Salmon with Bois Boudran sauce and crushed potatoes

*there was also a green salad, but let's not pretend you don't know what a green salad looks like. On second thoughts, if your green salad has tomatoes in it, you are doing it wrong. Nevermind.

Process (the way I did it anyway)

  1. Mix up the sauce and chill it
  2. Make the potatoes.
  3. Ignore the stuff about sous vide and pan fry your salmon as usual
  4. Assemble & serve

Step one: Make Bois Boudran sauce.

So this is the kind of sneaky Heston Blumenthal dish, that turns out not to be a Heston dish at all. It's by some other guy entirely. You might have heard of him - he used to cook for rich people. His name was Michel Roux (Senior). What gets me his how the uber rich Rothschilds ended up being such a fan of something made from such pedestrian ingredients. Most of this stuff I have in my cupboard at home, except the tarragon. But then I tasted it and it all makes sense. 

Also, despite listening to Michel Roux talk about it online, I still can't pronounce it properly, despite repeated attempts. Yes, this bugs me. You want a go? Try this.

There's not a a whole lot to this in truth beyond - soften some shallots, then mix in with a bunch of bottled sauces, and add a pile of tarragon and parsley and leave it sit for a few hours.  Don't believe me?

Assemble your bottles.

Chop all your shallots in a food processor.

Soften them in oil, and then realise they are mushy and no good. Be sad, put them to one side.

Then, chop the extra shallots your mum bought (yay!) by hand, cook them and be much happier.

Then mix this sauce...
 to this one...
 and this one...
 
whisk it...

chop up your herb mountain...
...to add in (the tarragon, parsley) and the finely hand-diced, softened shallots.

Stir and let it sit for a couple of hours.
 Truly that's it.. oh then plate it up.

Crushed potatoes

Really, another easy one.
Cook your potatoes with a few hunks of garlic.

Remember that really-too-fine-and-slightly mushy shallot? Use that because it is conveniently quite close to what you needed for this dish anyway.  I was glad, I don't like wasting stuff.
Drain your potatoes, discard the garlic, mix in the shallots plus some mustard and vinegar.
Realise, again, that Heston has no good idea of quantities and this is way more than you need.

Salmon

Heston has this lovely write up and very impressive picture of how he cooks salmon sous vide. (Helpful tip: Sous vide: That's food cooked slow in warm water while ensconced in little plastic baggies. Not an endorsed definition)

I disregarded all of Heston's lovely notes. Mostly because I don't have a sous vide machine (or realistically, space to store one) and after the scrambled egg sous vide issues, I wasn't willing to gamble on my mother's birthday lunch.
Thusly, I did what I normally do, which is to pan fry, ensuring the skin gets nice and crisp.

Assembly

Uh... so I'd like to claim it's especially fancy but really..
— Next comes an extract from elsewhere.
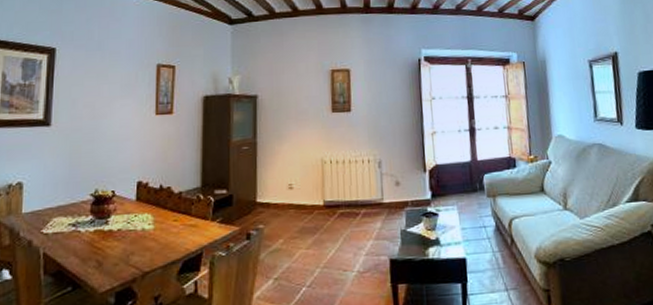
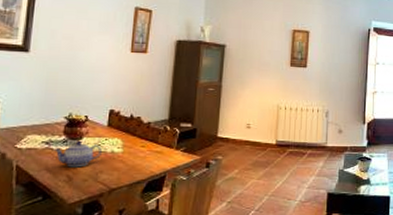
teapot: none [81,220,131,251] -> present [53,141,102,168]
Sauce, then potatoes then salmon.
(*Sunglasses not required as side dish)


Done!

Things I learned.

  • Really, some things just don't need to be complicated.
  • Heston really can't be trusted on any line that starts "Serves.."
  • I need more excuses to make this, and a source of cheap, good-quality tarragon.

Verdict:

Working our way down... salmon was nice, slightly underdone (the way my mother likes it) which was too underdone for some guests. (I actually recooked one for one guest who was very apologetic but couldn't cope with it even slightly undercooked).
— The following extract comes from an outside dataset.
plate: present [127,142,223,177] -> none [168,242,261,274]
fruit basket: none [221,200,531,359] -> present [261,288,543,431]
Crushed potatoes were ok, but rather ordinary. In hindsight, I'd say you need to only just cook the poatoes - they really need to hold their shape well for "crushing". Also, go easy on the oil and vinegar - it was a little too wet for my tastes.

The Bois Boudran Sauce was wonderful. Flavour was amazing, complex yet simple in a savoury tomato-y kind of way. I thought it might overwhelm the salmon, but I felt it didn't at all. Maybe it was too delicious for me to care. Either way.

Guest opinions

Other than some variability (which I tried to account for, but didn't quite match) in preferred levels of doneness on the salmon, this was very well received. Several guest commented on how much they enjoyed it.

I'd say I woudl add this to my dinner party standards, though it will need to fight off my husbands preferred Buerre blanc with salmon!